Erie County Deputy Budget Director Timothy C. Callan said the Aug. 22 letter by Public Works Commissioner John C. Loffredo that was sent to town boards was not intended to be an end run around the county’s stalled negotiations with the Town Highway Superintendents Association.

“It’s never been done this way,” Eppolito said, adding that he helped negotiate the last two contracts. “We don’t work this way. We negotiate together.”

The goal, Callan said, was to ensure that the towns have something to work with as they begin preparing their 2014 budgets. The problem, he said, is the association’s refusal to return to the bargaining table, which is delaying that effort. But the towns are waiting for the county to make a better offer.

Meanwhile, Callan said, the county is seeking to act in the best interests and safety of the residents who rely on those county roads that won’t otherwise get plowed without some type of agreement in place.

“It’s in everyone’s interest to have some kind of certainty on this,” Callan said. “We want to have fair and open negotiations, but they’re not being responsive.”

For years, a committee of highway superintendents and supervisors has negotiated with the county over the rate the county pays municipalities to plow county roads, Eppolito said.

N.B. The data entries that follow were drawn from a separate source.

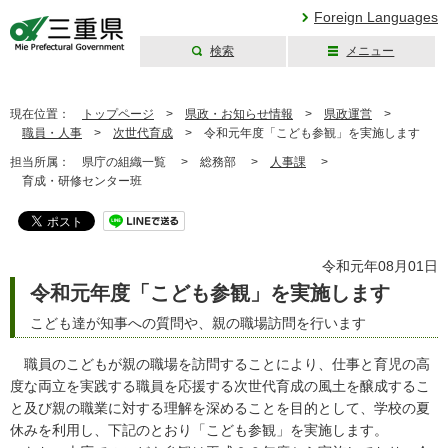
Foreign Languages
検索
メニュー
三重県公式ウェブ
サイト
現在位置：
トップページ
>
県政・お知らせ情報
>
県政運営
>
職員・人事
>
次世代育成
>
令和元年度「こども参観」を実施します
担当所属：
県庁の組織一覧 >
総務部 >
人事課
>
育成・研修センター班
令和元年08月01日
令和元年度「こども参観」を実施します
こども達が知事への質問や、親の職場訪問を行います
職員のこどもが親の職場を訪問することにより、仕事と育児の高
度な両立を実践する職員を応援する次世代育成の風土を醸成するこ
と及び親の職業に対する理解を深めることを目的として、学校の夏
休みを利用し、下記のとおり「こども参観」を実施します。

The towns are looking for a three-year contract, with an increase of 5 percent each year. The two sides stopped negotiating when the county offered an increase of 0.75 percent, and the towns came down to 4 percent.

Last week, the county sent letters and contracts to the 24 towns that plow county roads. It said that given county fiscal constraints and an inflation rate of below 5 percent, a 5 percent increase each year is unsustainable.

Eppolito said Concord has lost money in four of the last five years plowing county roads.

Callan said plowing reimbursement rates that the county has paid to the towns have increased by 78 percent over the last 12 years, which he said is well above the rate of inflation.

Meanwhile, he said, the county’s maintenance and operations budget for the Highway Division has risen by only 18 percent in that time. He insisted that this was a reasonable comparison, even though the county’s maintenance and operation budget includes costs for patching and trenching county roads, which are services that are not included in the county’s snowplowing contract with the towns.

Loffredo said in the letter that if towns sign the contract for a 1 percent increase in each of the next three years, and a higher rate is negotiated, the higher rate will be “reflected in any final contract.”

But local officials believe that once they sign a contract, the rate will not change.

“We weren’t born yesterday,” said Orchard Park Highway Superintendent Frederick J. Piasecki Jr., who is head of the highway superintendents group.

“It’s the county’s roads; they need to come to an agreement with the towns,” Eppolito said. “Honestly, what the next step is, I don’t know.”